READING TEXT:
↓↓↓

DuckDB histogram

DuckDB’s HISTOGRAM() function returns a MAP of key-value pairs representing buckets and counts (documentation).

This can be useful to quickly summarize a distribution:

SELECT HISTOGRAM(island)
  FROM penguins;

It can be ventilated by group, to create a sort of data cube:

SELECT species
     , HISTOGRAM(island)
  FROM penguins
 GROUP BY 1
 ORDER BY 1;

To count NULL values, we can use COALESCE (we also increase the granularity of the grouping):

SELECT species
     , island
     , HISTOGRAM(COALESCE(sex, 'N/A'))

↑↑↑

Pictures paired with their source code
↓↓↓

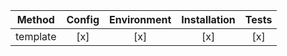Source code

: | Method       | Config | Environment | Installation | Tests |
|--------------|:------:|:-----------:|:------------:|:-----:|
|template      |  [x]   |     [x]     |     [x]      |  [x]  |
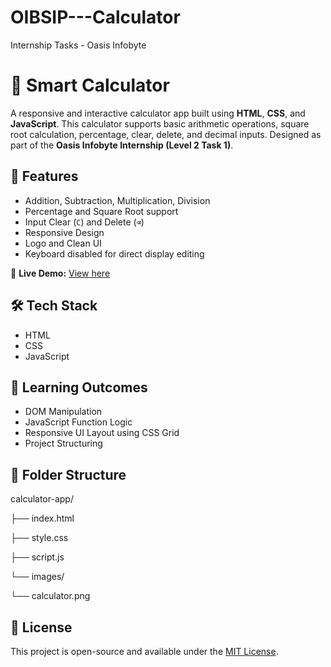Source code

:# OIBSIP---Calculator
Internship Tasks - Oasis Infobyte

# 🔢 Smart Calculator

A responsive and interactive calculator app built using **HTML**, **CSS**, and **JavaScript**. This calculator supports basic arithmetic operations, square root calculation, percentage, clear, delete, and decimal inputs. Designed as part of the **Oasis Infobyte Internship (Level 2 Task 1)**.

## 🚀 Features

- Addition, Subtraction, Multiplication, Division
- Percentage and Square Root support
- Input Clear (`C`) and Delete (`⌫`)
- Responsive Design
- Logo and Clean UI
- Keyboard disabled for direct display editing

🔗 **Live Demo:** [View here](https://genuineinsaan.github.io/oibsip/task2-calculator/)

## 🛠️ Tech Stack

- HTML
- CSS
- JavaScript

## 🧠 Learning Outcomes

- DOM Manipulation
- JavaScript Function Logic
- Responsive UI Layout using CSS Grid
- Project Structuring

## 📁 Folder Structure

calculator-app/

├── index.html

├── style.css

├── script.js

└── images/

└── calculator.png


## 📄 License

This project is open-source and available under the [MIT License](LICENSE).


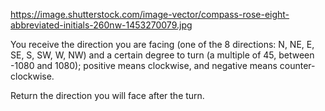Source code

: https://image.shutterstock.com/image-vector/compass-rose-eight-abbreviated-initials-260nw-1453270079.jpg

You receive the direction you are facing (one of the 8 directions: N, NE, E, SE, S, SW, W, NW) and a certain degree to turn (a multiple of 45, between -1080 and 1080); positive means clockwise, and negative means counter-clockwise.

Return the direction you will face after the turn.
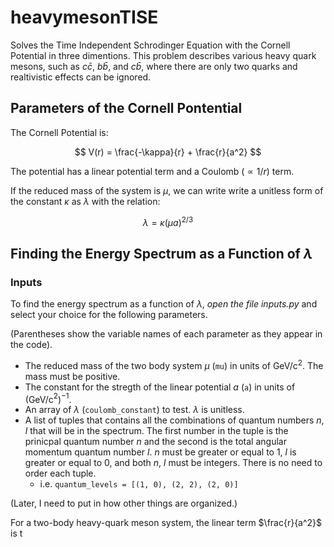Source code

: # heavymesonTISE
Solves the Time Independent Schrodinger Equation with the Cornell Potential in three dimentions. This problem describes various heavy quark mesons, such as $c \bar{c}$, $b \bar{b}$, and $c \bar{b}$, where there are only two quarks and realtivistic effects can be ignored.  

## Parameters of the Cornell Pontential

The Cornell Potential is: 

$$ V(r) = \frac{-\kappa}{r} + \frac{r}{a^2} $$

The potential has a linear potential term and a Coulomb ($\propto 1/r$) term.

If the reduced mass of the system is $\mu$, we can write write a unitless form of the constant $\kappa$ as $\lambda$ with the relation:

$$ \lambda = \kappa (\mu a)^{2/3}$$

## Finding the Energy Spectrum as a Function of $\lambda$

### Inputs

To find the energy spectrum as a function of $\lambda$, *open the file inputs.py* and select your choice for the following parameters.

(Parentheses show the variable names of each parameter as they appear in the code).

- The reduced mass of the two body system $\mu$ (`mu`) in units of GeV/c$^{2}$. The mass must be positive. 
- The constant for the stregth of the linear potential $a$ (`a`) in units of (GeV/c$^{2}$)$^{-1}$. 
- An array of $\lambda$ (`coulomb_constant`) to test. $\lambda$ is unitless. 
- A list of tuples that contains all the combinations of quantum numbers $n$, $l$ that will be in the spectrum. The first number in the tuple is the prinicpal quantum number $n$ and the second is the total angular momentum quantum number $l$. $n$ must be greater or equal to 1, $l$ is greater or equal to 0, and both $n$, $l$ must be integers. There is no need to order each tuple. 
  - i.e. `quantum_levels = [(1, 0), (2, 2), (2, 0)]`

(Later, I need to put in how other things are organized.)

For a two-body heavy-quark meson system, the linear term $\frac{r}{a^2}$ is t
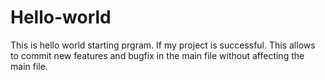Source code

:# Hello-world
This is hello world starting prgram.
If my project is successful. This allows to commit new features and bugfix in the main file without affecting the main file.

↑↑↑

REQUIRED WORK: Translate this sentence from the DuckDB histogram text into Spanish: "DuckDB’s HISTOGRAM() function returns a MAP of key-value pairs representing buckets and counts (documentation)."

WRITTEN ANSWER: La función HISTOGRAM() de DuckDB devuelve un MAP de pares clave-valor que representan intervalos y recuentos (documentación).